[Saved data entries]
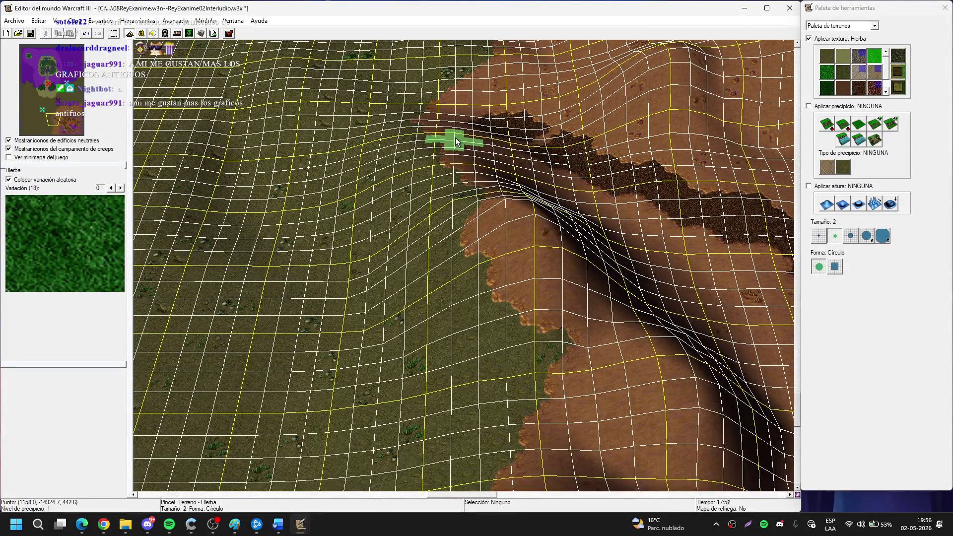
Paint dark grass with a size-3 brush over the brown dirt slope and lower-left slope.
{"action": "left_click", "coordinate": [851, 235]}
{"action": "mouse_move", "coordinate": [397, 194]}
{"action": "left_mouse_down"}
{"action": "mouse_move", "coordinate": [490, 245]}
{"action": "mouse_move", "coordinate": [474, 242]}
{"action": "mouse_move", "coordinate": [492, 340]}
{"action": "mouse_move", "coordinate": [441, 273]}
{"action": "mouse_move", "coordinate": [351, 219]}
{"action": "mouse_move", "coordinate": [440, 387]}
{"action": "left_mouse_up"}
{"action": "key", "text": "Down"}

Problem requirements
I'd like every record above written out again exactly, without the pictures.

Exercise output
Paint dark grass with a size-3 brush over the brown dirt slope and lower-left slope.
{"action": "left_click", "coordinate": [851, 235]}
{"action": "mouse_move", "coordinate": [397, 194]}
{"action": "left_mouse_down"}
{"action": "mouse_move", "coordinate": [490, 245]}
{"action": "mouse_move", "coordinate": [474, 242]}
{"action": "mouse_move", "coordinate": [492, 340]}
{"action": "mouse_move", "coordinate": [441, 273]}
{"action": "mouse_move", "coordinate": [351, 219]}
{"action": "mouse_move", "coordinate": [440, 387]}
{"action": "left_mouse_up"}
{"action": "key", "text": "Down"}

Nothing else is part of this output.